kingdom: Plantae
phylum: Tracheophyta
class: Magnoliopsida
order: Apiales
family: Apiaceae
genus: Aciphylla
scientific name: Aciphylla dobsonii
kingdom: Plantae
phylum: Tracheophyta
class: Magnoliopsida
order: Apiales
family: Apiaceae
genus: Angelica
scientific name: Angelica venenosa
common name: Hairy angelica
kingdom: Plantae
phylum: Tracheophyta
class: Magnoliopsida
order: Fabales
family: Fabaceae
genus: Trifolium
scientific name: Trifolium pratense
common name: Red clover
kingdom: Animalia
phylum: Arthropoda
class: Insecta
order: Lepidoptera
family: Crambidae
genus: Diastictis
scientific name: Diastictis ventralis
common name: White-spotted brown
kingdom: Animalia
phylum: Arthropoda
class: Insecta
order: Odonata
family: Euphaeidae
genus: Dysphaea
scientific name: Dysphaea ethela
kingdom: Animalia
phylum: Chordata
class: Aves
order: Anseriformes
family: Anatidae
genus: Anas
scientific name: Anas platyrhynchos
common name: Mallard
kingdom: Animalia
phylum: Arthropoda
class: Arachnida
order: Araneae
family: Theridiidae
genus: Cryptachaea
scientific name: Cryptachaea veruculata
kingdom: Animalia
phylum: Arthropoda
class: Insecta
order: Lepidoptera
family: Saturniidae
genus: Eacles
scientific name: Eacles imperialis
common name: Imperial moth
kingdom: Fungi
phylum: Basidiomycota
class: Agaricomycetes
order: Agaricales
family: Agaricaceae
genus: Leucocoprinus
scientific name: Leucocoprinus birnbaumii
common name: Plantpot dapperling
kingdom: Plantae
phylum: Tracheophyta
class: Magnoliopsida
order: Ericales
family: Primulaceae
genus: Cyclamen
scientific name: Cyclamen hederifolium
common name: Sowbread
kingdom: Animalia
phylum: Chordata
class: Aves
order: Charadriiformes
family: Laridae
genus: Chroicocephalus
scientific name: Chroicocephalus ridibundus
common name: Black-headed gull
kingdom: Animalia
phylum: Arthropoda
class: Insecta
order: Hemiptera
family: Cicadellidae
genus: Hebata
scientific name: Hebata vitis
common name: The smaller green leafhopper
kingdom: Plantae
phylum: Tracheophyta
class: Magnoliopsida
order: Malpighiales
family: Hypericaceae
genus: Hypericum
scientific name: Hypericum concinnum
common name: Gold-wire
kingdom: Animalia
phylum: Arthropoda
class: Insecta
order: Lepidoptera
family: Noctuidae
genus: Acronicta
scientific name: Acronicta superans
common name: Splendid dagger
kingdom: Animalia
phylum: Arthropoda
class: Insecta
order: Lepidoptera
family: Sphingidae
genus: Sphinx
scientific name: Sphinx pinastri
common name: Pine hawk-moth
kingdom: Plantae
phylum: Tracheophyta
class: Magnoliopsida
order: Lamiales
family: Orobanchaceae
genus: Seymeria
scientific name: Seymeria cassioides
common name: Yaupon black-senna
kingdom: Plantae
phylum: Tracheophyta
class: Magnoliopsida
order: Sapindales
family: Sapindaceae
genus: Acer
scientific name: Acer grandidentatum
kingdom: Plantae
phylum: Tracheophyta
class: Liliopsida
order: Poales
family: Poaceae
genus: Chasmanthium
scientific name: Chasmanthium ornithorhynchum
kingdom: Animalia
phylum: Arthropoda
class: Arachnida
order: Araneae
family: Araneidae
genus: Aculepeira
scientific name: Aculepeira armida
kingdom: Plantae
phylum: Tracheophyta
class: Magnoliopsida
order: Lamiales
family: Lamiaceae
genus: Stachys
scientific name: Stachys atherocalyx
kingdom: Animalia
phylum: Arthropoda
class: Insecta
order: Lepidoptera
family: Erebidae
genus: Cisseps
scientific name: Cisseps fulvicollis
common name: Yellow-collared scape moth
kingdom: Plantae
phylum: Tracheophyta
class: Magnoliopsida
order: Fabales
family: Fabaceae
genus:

++++++++++++++++++++

_WRITTEN REQUEST:_ Reproduce every line of the records above, character for character.

_OUTPUT:_
kingdom: Plantae
phylum: Tracheophyta
class: Magnoliopsida
order: Apiales
family: Apiaceae
genus: Aciphylla
scientific name: Aciphylla dobsonii
kingdom: Plantae
phylum: Tracheophyta
class: Magnoliopsida
order: Apiales
family: Apiaceae
genus: Angelica
scientific name: Angelica venenosa
common name: Hairy angelica
kingdom: Plantae
phylum: Tracheophyta
class: Magnoliopsida
order: Fabales
family: Fabaceae
genus: Trifolium
scientific name: Trifolium pratense
common name: Red clover
kingdom: Animalia
phylum: Arthropoda
class: Insecta
order: Lepidoptera
family: Crambidae
genus: Diastictis
scientific name: Diastictis ventralis
common name: White-spotted brown
kingdom: Animalia
phylum: Arthropoda
class: Insecta
order: Odonata
family: Euphaeidae
genus: Dysphaea
scientific name: Dysphaea ethela
kingdom: Animalia
phylum: Chordata
class: Aves
order: Anseriformes
family: Anatidae
genus: Anas
scientific name: Anas platyrhynchos
common name: Mallard
kingdom: Animalia
phylum: Arthropoda
class: Arachnida
order: Araneae
family: Theridiidae
genus: Cryptachaea
scientific name: Cryptachaea veruculata
kingdom: Animalia
phylum: Arthropoda
class: Insecta
order: Lepidoptera
family: Saturniidae
genus: Eacles
scientific name: Eacles imperialis
common name: Imperial moth
kingdom: Fungi
phylum: Basidiomycota
class: Agaricomycetes
order: Agaricales
family: Agaricaceae
genus: Leucocoprinus
scientific name: Leucocoprinus birnbaumii
common name: Plantpot dapperling
kingdom: Plantae
phylum: Tracheophyta
class: Magnoliopsida
order: Ericales
family: Primulaceae
genus: Cyclamen
scientific name: Cyclamen hederifolium
common name: Sowbread
kingdom: Animalia
phylum: Chordata
class: Aves
order: Charadriiformes
family: Laridae
genus: Chroicocephalus
scientific name: Chroicocephalus ridibundus
common name: Black-headed gull
kingdom: Animalia
phylum: Arthropoda
class: Insecta
order: Hemiptera
family: Cicadellidae
genus: Hebata
scientific name: Hebata vitis
common name: The smaller green leafhopper
kingdom: Plantae
phylum: Tracheophyta
class: Magnoliopsida
order: Malpighiales
family: Hypericaceae
genus: Hypericum
scientific name: Hypericum concinnum
common name: Gold-wire
kingdom: Animalia
phylum: Arthropoda
class: Insecta
order: Lepidoptera
family: Noctuidae
genus: Acronicta
scientific name: Acronicta superans
common name: Splendid dagger
kingdom: Animalia
phylum: Arthropoda
class: Insecta
order: Lepidoptera
family: Sphingidae
genus: Sphinx
scientific name: Sphinx pinastri
common name: Pine hawk-moth
kingdom: Plantae
phylum: Tracheophyta
class: Magnoliopsida
order: Lamiales
family: Orobanchaceae
genus: Seymeria
scientific name: Seymeria cassioides
common name: Yaupon black-senna
kingdom: Plantae
phylum: Tracheophyta
class: Magnoliopsida
order: Sapindales
family: Sapindaceae
genus: Acer
scientific name: Acer grandidentatum
kingdom: Plantae
phylum: Tracheophyta
class: Liliopsida
order: Poales
family: Poaceae
genus: Chasmanthium
scientific name: Chasmanthium ornithorhynchum
kingdom: Animalia
phylum: Arthropoda
class: Arachnida
order: Araneae
family: Araneidae
genus: Aculepeira
scientific name: Aculepeira armida
kingdom: Plantae
phylum: Tracheophyta
class: Magnoliopsida
order: Lamiales
family: Lamiaceae
genus: Stachys
scientific name: Stachys atherocalyx
kingdom: Animalia
phylum: Arthropoda
class: Insecta
order: Lepidoptera
family: Erebidae
genus: Cisseps
scientific name: Cisseps fulvicollis
common name: Yellow-collared scape moth
kingdom: Plantae
phylum: Tracheophyta
class: Magnoliopsida
order: Fabales
family: Fabaceae
genus:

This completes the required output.